I thought I would see if my code builds on a different version of PHP, so I chose to override the build image from the aws/codebuild/amazonlinux2-x86_64-standard:4.0 image up from the aws/codebuild/amazonlinux2-x86_64-standard:3.0 by clicking the “Override Image” button
After verifying that I would need to update quite a few things, I changed my mind. I went back into code build’s environment configuration and chose the following:
- Operating system: Amazon Linux 2
- Runtime: Standard
- Image: WHERE THE HELL IS aws/codebuild/amazonlinux2-x86_64-standard:3.0
Well, turns out it has been deprecated. I tried modifying the the build environment to use a custom image and specified the version 3 image which can still be found here, but the build didn’t seem to fully initialize before failing.
Use CloudFormation
So instead I created a Cloud Formation template and specified the image in that. This worked!
First, here is the template:
Resources:
MyCodeBuildProject:
Type: AWS::CodeBuild::Project
Properties:
Name: MyApp-Staging-Build
Description: Staging Template
ServiceRole: arn:aws:iam::myaccountid:role/service-role/codebuild-MyApp-Demo-Build-service-role
TimeoutInMinutes: 60
QueuedTimeoutInMinutes: 480
EncryptionKey: arn:aws:kms:us-east-1:myaccountid:alias/aws/s3
LogsConfig:
CloudWatchLogs:
Status: ENABLED
S3Logs:
Status: DISABLED
EncryptionDisabled: false
FileSystemLocations: []
Artifacts:
Type: CODEPIPELINE
Name: MyApp-Staging-Build
Source:
Type: CODEPIPELINE
BuildSpec: devops/aws/codebuild/buildspec-web.yml
InsecureSsl: false
Cache:
Type: S3
Location: codebuild-aws-cache
Environment:
Type: LINUX_CONTAINER
ComputeType: BUILD_GENERAL1_SMALL
Image: aws/codebuild/amazonlinux2-x86_64-standard:3.0
If you have Environment Variables you need to add, you can either put them under the environment property or wait until your build project is created and manually add them. Here’s what it would look like in the template.
Environment:
Type: LINUX_CONTAINER
ComputeType: BUILD_GENERAL1_SMALL
Image: aws/codebuild/amazonlinux2-x86_64-standard:3.0
EnvironmentVariables:
- Name: MY_ENV_VARIABLE
Value: my-value
- Name: MY_ENV_VARIABLE_2
Value: value-2
Create Using AWS Console
There are several ways you can create a new build project with this. Probably the most straightforward way is to go into the AWS Console, go to CloudFormation, and go through the following steps:
- Save the yaml above to a .yaml file
- Click Create Stack (with new resources)
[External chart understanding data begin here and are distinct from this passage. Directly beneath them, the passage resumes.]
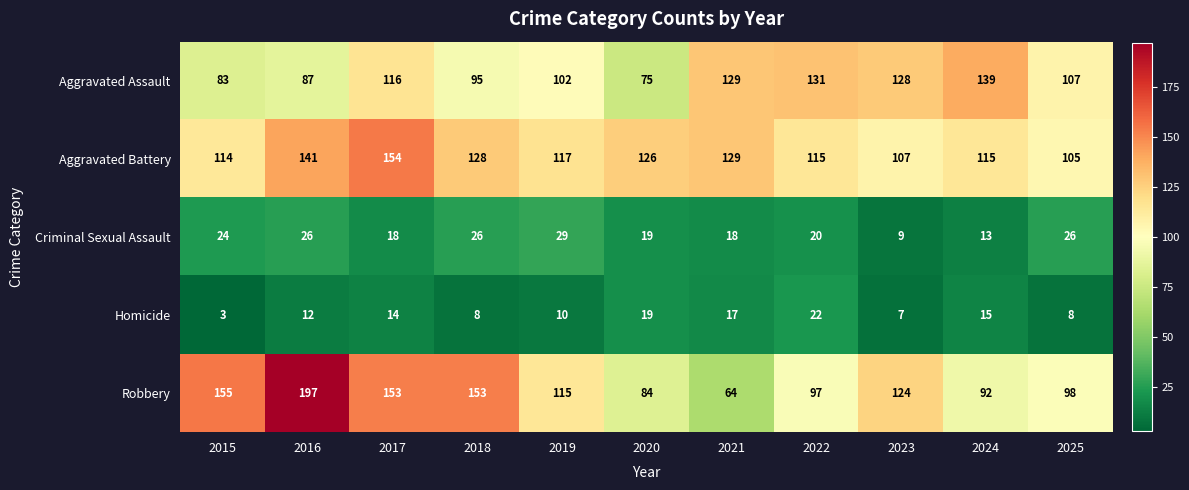

At 2024, list the series in order from smallest to largest.

Criminal Sexual Assault, Homicide, Robbery, Aggravated Battery, Aggravated Assault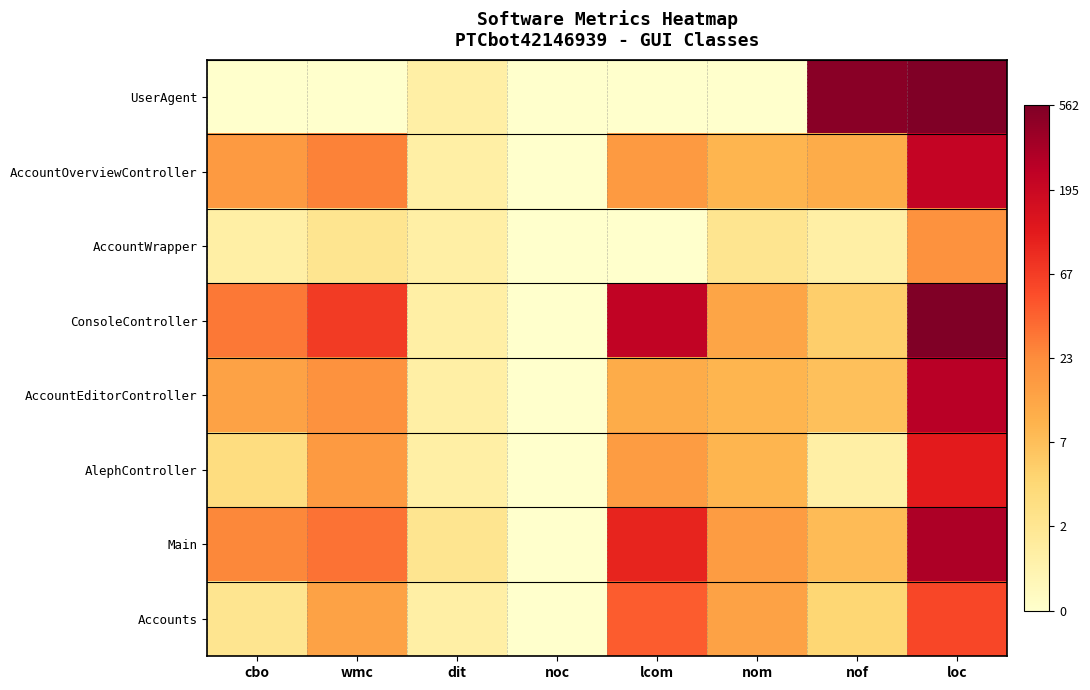

List the series in order of their peak value, lowest first.

AccountWrapper, Accounts, AlephController, AccountOverviewController, AccountEditorController, Main, UserAgent, ConsoleController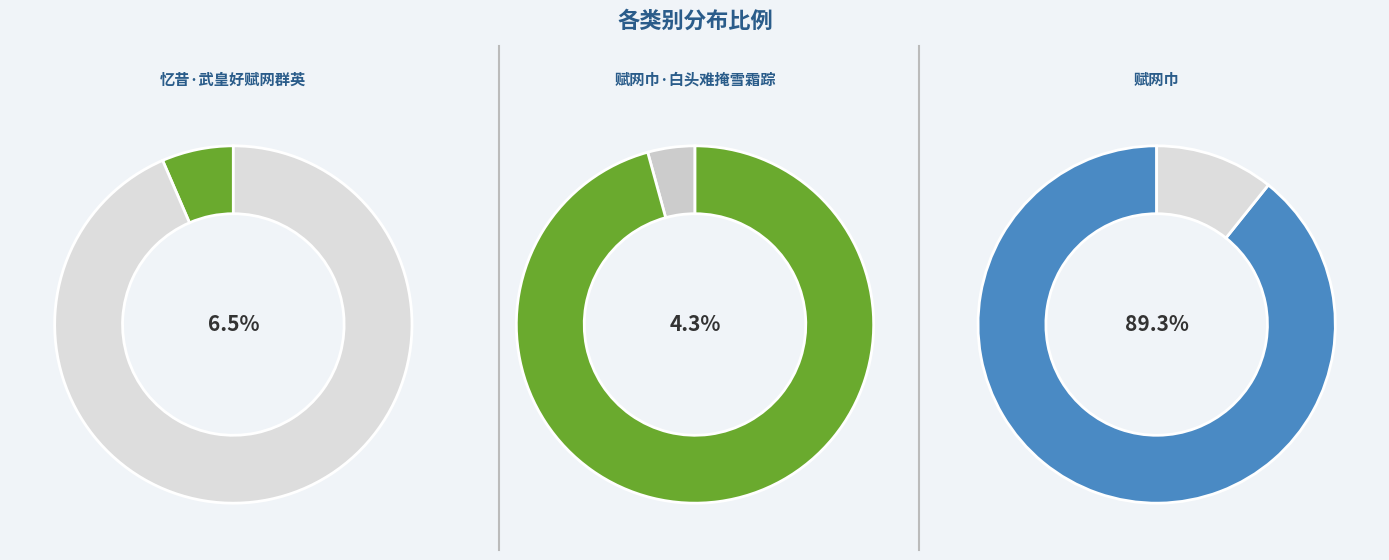

Is there any slice that represents more than half of the pie?

Yes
- Select “Template is ready”
- Select “Upload a template file”
- Click “Choose file” and find your local yaml file you saved.
- Click Next
- Give it a “Stack Name”
- Define any parameters that might be included in your template. If you are copying from above, I didn’t define any
- You can click next through the remaining steps (Configure stack options and Review testing)
Create Using AWS CLI
You could also create your new build project using aws cli. If your template is called codebuild_template.yaml and you want your stack name to be MyStagingCodeBuildStack, then you could achieve the same thing with the following.
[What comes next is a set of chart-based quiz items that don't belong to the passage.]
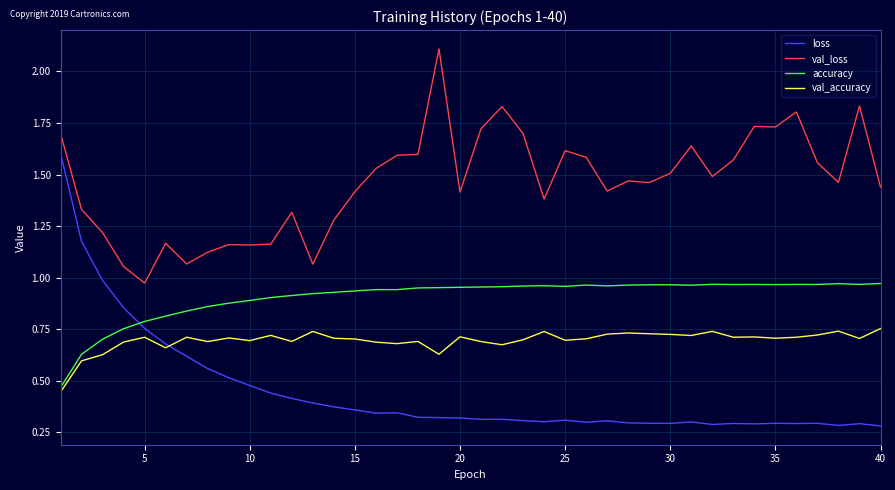

What is the maximum value shown in the chart?

2.1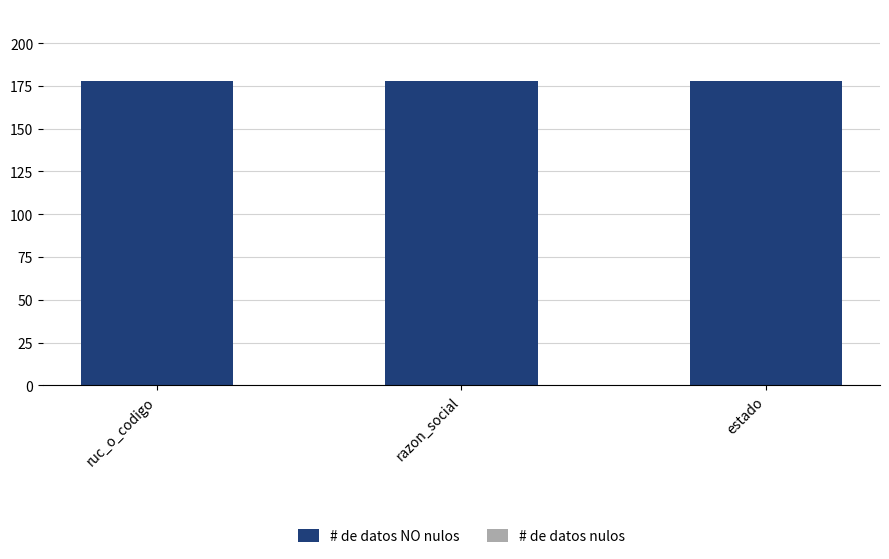

List the series in order of their peak value, lowest first.

# de datos nulos, # de datos NO nulos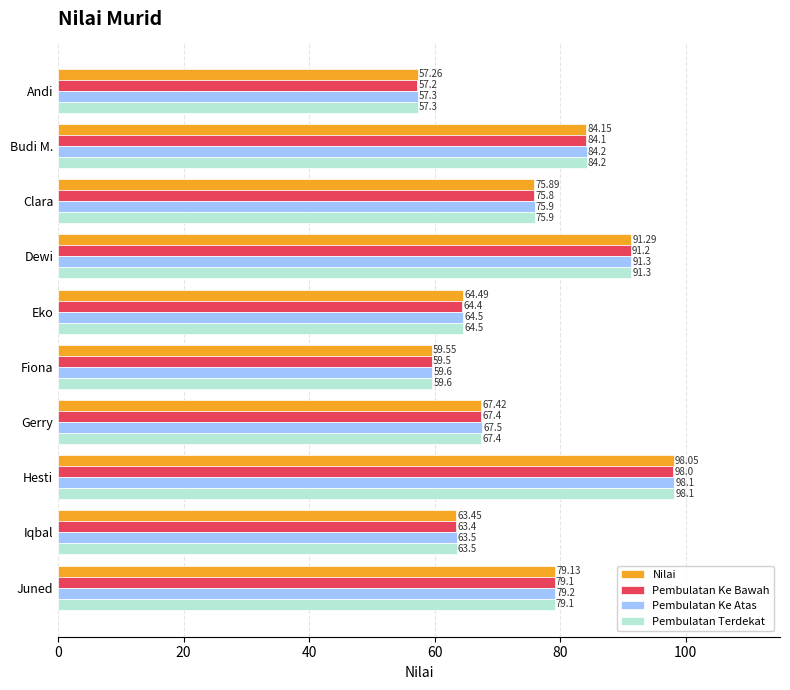

At which label does Nilai reach its peak?

Hesti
aws cloudformation create-stack --stack-name MyStagingCodeBuildStack --template-body file://codebuild_template.yaml
If you haven’t configured AWS CLI yet, you can do that first or you can use AWS Cloud9 which already has AWS CLI setup.
Add In Your Environment Variables
If you have environment specific variables and you didn’t add them into the template above, you can go into your build project environment configuration and add them now.